Speaker 1: Regulators have pulled other deals under the microscope with the use of this new definition. Larger tech companies buying revenue-free startups would have flown under the radar in the 1990s, but are now being dubbed killer acquisitions, allegedly designed to remove competition.

Speaker 2: And we've got a progressive leadership in the U.S. antitrust agencies with the Biden administration saying that we have to have a whole-of-government approach to combating high prices, to improving competition. I think that means much closer scrutiny of mergers on both sides of the Atlantic. As private equity M&A builds, they will need to learn to chart the regulatory landscape. Private equity ownership is endemic across the economy, and a lot of private equity deals, they say, are either priced just below the Hart-Scott-Rodin merger threshold, or they are structured in such a way that private equity isn't taking a controlling interest in order to fall below the radar. And the U.S. are looking at whether or not they should be more circumspect.

Speaker 1: It isn't just the U.S. There are now more than 180 countries with merger control laws, and a growing number that also subject deals to foreign investment scrutiny. Concerns are growing that geopolitical interests are starting to shape their oversight in markets.

Speaker 3: The recent developments with COVID and other things mean that countries are more concerned to protect themselves and to make sure there is a focus and a protection of things that are critical to them, whether it's tech, whether it's digital or food supply concerns, or generally supply chain protections.

Speaker 1: The American government has already introduced a raft of measures designed to protect sensitive industries. And in 2022, the EU introduced a bold policy change to a member-state referral mechanism that effectively allows it to assess any deal regardless of size, and even for a period after the deal has closed.

Speaker 2: The European Commission can seek jurisdiction by asking member-state competition authorities to refer a transaction to it, even if the transaction has not triggered the national merger control.

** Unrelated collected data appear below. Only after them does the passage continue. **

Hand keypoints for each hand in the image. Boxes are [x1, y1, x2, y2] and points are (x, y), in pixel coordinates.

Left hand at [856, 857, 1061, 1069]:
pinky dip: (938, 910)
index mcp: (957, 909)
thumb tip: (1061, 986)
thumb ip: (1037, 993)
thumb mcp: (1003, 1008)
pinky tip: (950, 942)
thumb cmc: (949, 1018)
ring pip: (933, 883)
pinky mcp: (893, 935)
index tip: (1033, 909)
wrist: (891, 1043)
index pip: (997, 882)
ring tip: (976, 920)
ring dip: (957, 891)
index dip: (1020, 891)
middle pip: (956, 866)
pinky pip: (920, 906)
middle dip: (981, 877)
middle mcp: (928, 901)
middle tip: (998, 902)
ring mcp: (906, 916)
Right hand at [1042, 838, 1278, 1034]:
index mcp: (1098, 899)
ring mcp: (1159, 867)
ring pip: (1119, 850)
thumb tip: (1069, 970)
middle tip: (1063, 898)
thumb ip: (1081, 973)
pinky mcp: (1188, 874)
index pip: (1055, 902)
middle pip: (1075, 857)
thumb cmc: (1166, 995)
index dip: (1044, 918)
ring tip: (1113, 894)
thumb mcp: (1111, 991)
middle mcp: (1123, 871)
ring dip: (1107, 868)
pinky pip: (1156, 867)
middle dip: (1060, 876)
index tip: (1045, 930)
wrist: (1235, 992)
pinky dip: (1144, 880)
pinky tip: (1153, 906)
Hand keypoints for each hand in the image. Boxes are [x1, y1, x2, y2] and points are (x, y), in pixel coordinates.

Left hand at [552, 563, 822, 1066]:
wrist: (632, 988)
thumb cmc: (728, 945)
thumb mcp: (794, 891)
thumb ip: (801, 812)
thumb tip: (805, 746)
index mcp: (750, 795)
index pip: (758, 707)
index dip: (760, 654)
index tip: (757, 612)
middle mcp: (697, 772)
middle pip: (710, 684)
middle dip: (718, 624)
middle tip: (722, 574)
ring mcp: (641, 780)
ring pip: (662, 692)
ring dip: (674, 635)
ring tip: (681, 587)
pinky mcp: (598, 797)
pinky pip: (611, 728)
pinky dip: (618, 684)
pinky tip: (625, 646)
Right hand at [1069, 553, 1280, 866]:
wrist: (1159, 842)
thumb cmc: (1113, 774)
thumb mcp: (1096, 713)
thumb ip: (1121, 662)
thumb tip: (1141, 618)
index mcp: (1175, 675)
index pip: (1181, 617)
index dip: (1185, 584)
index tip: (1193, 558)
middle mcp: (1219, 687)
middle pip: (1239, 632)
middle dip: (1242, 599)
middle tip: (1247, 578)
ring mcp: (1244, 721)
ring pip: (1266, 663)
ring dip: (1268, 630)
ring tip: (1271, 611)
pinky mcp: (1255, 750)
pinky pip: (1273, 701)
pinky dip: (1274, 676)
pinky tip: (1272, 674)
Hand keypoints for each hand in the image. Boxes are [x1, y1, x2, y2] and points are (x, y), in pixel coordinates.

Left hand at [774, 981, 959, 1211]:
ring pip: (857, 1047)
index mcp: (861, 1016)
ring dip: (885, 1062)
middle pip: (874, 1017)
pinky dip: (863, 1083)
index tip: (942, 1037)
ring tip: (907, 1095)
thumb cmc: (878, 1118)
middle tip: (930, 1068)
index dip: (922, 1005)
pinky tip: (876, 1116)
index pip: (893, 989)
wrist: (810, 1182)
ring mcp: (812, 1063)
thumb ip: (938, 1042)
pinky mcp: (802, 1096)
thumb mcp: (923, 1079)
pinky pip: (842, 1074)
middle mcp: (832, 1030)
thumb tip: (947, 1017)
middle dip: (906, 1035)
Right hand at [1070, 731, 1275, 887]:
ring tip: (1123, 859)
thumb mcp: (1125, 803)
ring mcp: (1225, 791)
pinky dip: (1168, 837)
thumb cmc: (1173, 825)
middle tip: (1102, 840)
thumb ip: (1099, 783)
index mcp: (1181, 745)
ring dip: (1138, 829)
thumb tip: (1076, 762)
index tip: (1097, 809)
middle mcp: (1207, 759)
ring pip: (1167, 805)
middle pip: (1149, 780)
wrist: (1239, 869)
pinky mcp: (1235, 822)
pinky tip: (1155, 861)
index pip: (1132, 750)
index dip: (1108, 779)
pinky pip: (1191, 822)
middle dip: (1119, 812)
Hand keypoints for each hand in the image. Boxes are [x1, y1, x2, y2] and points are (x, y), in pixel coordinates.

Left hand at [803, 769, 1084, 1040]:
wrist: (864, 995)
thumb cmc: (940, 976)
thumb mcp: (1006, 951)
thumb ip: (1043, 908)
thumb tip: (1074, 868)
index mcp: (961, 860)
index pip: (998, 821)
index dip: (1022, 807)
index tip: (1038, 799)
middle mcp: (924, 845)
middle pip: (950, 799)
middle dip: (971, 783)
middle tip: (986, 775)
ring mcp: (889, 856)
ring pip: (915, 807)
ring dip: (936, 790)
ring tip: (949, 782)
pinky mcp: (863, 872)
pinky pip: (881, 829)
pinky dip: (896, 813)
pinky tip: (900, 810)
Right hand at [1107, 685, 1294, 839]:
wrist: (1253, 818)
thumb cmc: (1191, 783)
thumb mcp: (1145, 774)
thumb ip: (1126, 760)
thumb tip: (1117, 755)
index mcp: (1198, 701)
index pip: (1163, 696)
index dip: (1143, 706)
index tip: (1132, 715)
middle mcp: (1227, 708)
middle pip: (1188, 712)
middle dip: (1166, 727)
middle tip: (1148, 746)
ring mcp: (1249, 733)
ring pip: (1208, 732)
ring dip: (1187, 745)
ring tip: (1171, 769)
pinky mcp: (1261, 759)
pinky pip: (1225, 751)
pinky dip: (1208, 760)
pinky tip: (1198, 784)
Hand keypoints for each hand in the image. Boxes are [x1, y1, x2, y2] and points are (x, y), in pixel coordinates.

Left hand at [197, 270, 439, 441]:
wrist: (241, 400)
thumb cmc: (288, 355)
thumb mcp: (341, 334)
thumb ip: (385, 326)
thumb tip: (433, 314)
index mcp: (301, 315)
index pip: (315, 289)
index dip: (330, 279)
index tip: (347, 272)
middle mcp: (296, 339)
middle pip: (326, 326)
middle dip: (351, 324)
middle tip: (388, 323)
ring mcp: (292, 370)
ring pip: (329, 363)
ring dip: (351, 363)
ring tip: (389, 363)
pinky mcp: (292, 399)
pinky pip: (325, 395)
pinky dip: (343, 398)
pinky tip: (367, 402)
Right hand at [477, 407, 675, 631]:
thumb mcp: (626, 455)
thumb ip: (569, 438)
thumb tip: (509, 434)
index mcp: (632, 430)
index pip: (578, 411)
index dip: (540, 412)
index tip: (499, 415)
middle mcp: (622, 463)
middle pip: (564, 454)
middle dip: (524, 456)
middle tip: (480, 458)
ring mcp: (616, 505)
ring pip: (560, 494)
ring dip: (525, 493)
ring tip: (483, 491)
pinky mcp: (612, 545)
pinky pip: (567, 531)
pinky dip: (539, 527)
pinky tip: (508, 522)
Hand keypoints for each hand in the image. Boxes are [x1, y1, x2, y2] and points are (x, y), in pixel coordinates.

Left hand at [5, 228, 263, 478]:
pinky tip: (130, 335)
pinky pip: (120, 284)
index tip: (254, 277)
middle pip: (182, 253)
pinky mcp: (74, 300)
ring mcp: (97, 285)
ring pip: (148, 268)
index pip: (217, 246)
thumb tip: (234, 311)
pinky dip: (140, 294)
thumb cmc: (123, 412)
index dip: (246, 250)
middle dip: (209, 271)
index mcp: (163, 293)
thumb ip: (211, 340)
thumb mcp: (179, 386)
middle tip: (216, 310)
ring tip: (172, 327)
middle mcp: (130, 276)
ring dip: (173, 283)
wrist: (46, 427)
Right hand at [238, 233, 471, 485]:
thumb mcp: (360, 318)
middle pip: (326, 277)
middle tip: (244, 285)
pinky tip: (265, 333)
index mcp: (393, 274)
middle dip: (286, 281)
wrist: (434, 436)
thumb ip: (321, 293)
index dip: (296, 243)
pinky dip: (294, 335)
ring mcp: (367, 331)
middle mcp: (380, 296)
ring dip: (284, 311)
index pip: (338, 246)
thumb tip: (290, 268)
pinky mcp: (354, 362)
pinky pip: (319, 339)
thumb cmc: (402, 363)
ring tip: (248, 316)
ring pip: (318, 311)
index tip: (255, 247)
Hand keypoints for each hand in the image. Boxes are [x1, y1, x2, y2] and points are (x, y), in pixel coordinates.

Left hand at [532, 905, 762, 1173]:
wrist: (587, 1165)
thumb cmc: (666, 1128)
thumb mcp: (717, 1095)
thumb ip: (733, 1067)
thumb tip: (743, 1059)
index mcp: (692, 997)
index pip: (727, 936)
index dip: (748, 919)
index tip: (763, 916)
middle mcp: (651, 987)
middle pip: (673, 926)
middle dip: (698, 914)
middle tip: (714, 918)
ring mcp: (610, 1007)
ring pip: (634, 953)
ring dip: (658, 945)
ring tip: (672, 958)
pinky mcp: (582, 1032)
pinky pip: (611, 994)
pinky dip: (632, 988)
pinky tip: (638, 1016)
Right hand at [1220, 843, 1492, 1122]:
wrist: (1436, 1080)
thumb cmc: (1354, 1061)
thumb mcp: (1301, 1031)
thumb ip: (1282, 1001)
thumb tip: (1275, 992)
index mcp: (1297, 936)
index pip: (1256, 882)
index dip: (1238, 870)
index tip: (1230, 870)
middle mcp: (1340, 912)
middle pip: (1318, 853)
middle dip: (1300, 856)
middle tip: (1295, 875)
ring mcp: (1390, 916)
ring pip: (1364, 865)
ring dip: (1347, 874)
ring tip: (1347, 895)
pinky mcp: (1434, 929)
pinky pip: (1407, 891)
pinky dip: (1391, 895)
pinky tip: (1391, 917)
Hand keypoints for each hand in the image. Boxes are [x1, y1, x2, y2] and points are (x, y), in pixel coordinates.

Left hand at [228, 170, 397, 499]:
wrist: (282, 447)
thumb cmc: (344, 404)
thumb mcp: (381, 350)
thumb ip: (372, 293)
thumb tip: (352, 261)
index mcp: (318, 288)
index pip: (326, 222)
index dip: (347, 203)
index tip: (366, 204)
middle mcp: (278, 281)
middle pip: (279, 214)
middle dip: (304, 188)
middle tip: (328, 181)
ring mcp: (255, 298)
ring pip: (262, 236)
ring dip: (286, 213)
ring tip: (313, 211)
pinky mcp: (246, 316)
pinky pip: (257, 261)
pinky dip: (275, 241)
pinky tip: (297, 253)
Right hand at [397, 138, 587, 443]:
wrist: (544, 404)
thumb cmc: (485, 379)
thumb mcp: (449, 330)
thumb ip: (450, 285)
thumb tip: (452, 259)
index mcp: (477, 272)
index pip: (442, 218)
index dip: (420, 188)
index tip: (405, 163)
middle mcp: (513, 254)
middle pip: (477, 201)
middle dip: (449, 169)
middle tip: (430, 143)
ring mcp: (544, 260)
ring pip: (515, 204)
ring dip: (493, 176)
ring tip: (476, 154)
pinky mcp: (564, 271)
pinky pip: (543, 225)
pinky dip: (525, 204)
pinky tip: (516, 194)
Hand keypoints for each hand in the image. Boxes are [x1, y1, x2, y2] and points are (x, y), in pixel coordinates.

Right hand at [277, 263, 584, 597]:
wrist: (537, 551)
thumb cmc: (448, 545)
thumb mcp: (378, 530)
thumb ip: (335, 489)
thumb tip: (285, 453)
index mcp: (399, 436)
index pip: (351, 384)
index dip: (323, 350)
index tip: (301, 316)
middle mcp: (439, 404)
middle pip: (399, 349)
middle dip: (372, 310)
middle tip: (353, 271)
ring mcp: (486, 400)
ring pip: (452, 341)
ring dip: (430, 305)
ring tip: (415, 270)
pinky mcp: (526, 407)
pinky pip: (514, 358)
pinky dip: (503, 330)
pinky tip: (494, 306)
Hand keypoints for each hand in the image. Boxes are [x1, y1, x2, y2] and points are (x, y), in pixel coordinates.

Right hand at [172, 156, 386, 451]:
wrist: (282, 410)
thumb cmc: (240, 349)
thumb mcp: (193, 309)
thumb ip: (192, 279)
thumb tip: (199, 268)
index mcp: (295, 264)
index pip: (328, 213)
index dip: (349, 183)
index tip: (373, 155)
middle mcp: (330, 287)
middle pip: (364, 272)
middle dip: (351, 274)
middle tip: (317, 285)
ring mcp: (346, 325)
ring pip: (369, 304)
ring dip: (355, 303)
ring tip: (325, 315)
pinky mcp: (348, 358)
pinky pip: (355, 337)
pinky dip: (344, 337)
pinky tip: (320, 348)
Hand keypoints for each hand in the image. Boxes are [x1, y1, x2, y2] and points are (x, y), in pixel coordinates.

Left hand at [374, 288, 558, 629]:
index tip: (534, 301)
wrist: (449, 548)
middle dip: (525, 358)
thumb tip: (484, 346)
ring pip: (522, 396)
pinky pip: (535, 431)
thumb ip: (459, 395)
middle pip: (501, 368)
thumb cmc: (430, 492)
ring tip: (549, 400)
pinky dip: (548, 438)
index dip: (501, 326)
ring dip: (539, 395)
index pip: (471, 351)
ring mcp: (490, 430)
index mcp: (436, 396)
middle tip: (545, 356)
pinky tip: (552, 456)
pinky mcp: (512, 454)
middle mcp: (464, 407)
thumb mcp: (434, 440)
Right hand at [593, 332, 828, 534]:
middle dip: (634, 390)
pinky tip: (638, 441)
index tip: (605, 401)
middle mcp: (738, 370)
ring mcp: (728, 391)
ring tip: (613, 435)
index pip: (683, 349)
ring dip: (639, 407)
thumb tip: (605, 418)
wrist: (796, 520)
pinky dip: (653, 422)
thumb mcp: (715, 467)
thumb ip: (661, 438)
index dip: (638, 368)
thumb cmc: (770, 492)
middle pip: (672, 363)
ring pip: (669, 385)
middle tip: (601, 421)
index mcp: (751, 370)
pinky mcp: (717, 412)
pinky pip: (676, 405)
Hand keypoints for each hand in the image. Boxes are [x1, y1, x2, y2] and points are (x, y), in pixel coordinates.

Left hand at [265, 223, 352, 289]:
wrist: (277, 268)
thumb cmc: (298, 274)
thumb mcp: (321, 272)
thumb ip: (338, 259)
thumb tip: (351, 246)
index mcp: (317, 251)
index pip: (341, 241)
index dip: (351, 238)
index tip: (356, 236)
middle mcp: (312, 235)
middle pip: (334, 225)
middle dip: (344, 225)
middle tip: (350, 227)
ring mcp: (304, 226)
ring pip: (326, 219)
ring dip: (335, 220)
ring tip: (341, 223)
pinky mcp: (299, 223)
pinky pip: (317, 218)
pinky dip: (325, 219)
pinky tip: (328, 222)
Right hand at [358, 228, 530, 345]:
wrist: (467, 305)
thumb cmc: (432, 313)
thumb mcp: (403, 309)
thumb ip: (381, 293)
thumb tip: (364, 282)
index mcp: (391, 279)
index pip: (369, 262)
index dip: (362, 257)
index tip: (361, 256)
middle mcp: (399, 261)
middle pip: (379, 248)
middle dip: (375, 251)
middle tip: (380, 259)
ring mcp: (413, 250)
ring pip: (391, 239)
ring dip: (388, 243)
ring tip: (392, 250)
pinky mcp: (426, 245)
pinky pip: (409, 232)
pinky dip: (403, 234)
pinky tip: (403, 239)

And then on top of that, we have a new EU regulation that's going to come into force in October. As of October 2023, many deals will have to be notified to the European Commission for a third level of regulatory control to ensure that any foreign subsidies that the merging parties have benefited from are not going to negatively impact competition.

Speaker 3: I would say start planning early, anticipate questions, deal with those questions up front, devote sufficient resources, and most importantly, plan sufficient time between signing a transaction and closing a transaction. At the end of the day, businesses, their aim in any transaction is to be pro-competitive. I think if the aim is the same, then it's a way of working towards the same objective.

Speaker 1: Once businesses have scanned the horizon of their M&A deal, they need flexibility in deal terms, risks, and contingencies. Time is essential, and with enough preparation, companies can navigate the future of M&A.